Administrative Challenges of Investing in MLP Securities

by Lynne Haley Rose

Master limited partnerships (MLPs) are industrial entities that are organized on a limited partnership structure but whose shares are publicly traded on the major stock exchanges. The majority of MLPs are energy companies that deal in transporting and storing oil or natural gas. An MLP must meet specific IRS specifications in order to glean the significant tax benefits of this unique business structure, and shareholders must go through some extra steps when filing annual tax returns.

MLP Details

According to Standard and Poor's, the current U.S. MLP market tops $100 billion, and the number of these specially-structured entities has doubled over the past seven years. MLPs operate fairly independently, financially speaking, from common stocks and bonds, making them a good choice for portfolio diversification. One of the reasons for the popularity of the MLP is that in general, it dependably produces a higher yield than common stocks due to tax regulations that require 90 percent disbursement of earnings.

Record Keeping Challenges

MLP investors must keep meticulous records of each quarterly distribution they receive during any given tax year. Each distribution affects the investor's return of capital, reducing the underlying cost base of the investment, and the investor must adjust his records accordingly. Once the ROC for a particular investment is reduced to zero, income from the MLP is taxed as a capital gain.

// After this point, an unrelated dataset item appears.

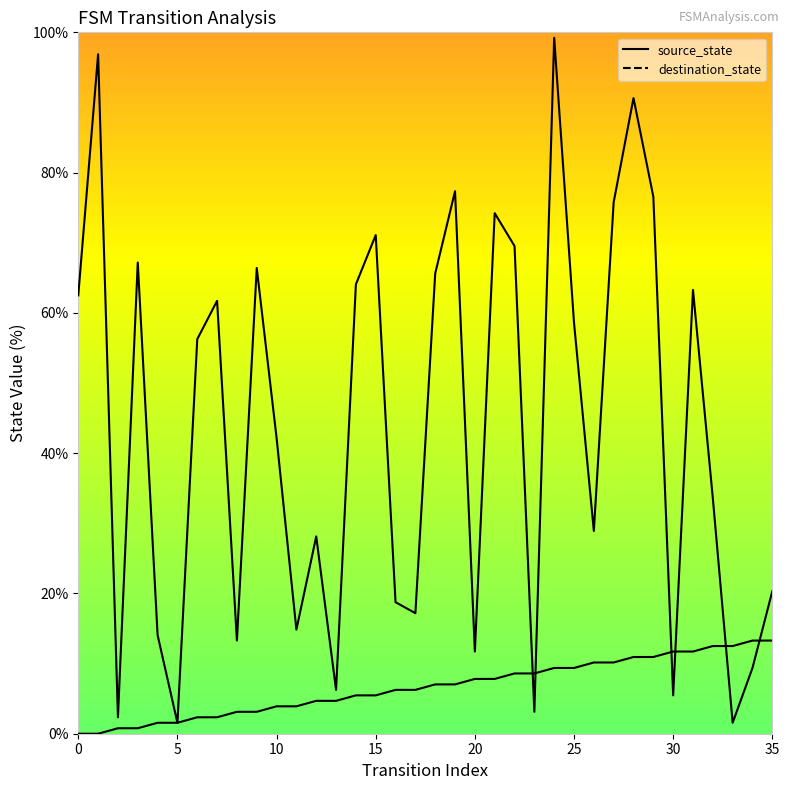

Which series has the largest total across all categories?

destination_state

Therefore, accurate records are essential if an investor wishes to glean the full tax advantages of an MLP investment.

Tax Reporting Challenges

Another downside of investing in an MLP is the challenge of tax reporting. While, as a partnership, an MLP does not pay corporate income taxes, investors must pay taxes on the quarterly dividends they receive. MLPs issue IRS K-1 forms to investors in place of corporate 1099-DIVs, but do not have to send them out until March 15, giving investors little time to incorporate this information in their tax returns. In contrast, 1099-DIV forms must be sent out by January 31. Additionally, larger investors may be required to report MLP distributions in the state where the MLP is located.

Challenge Mitigation

Many MLPs make K-1 information downloadable directly into an investor's tax preparation program, simplifying the reporting process. Those investors who still find the K-1 daunting can purchase MLP shares as exchange traded funds (ETFs), mutual funds or closed-end funds. Each of these structures carries additional costs that translate to lower yields than directly purchased MLP stocks, but tax reporting is done via the traditional form 1099, bypassing the more complicated K-1 format.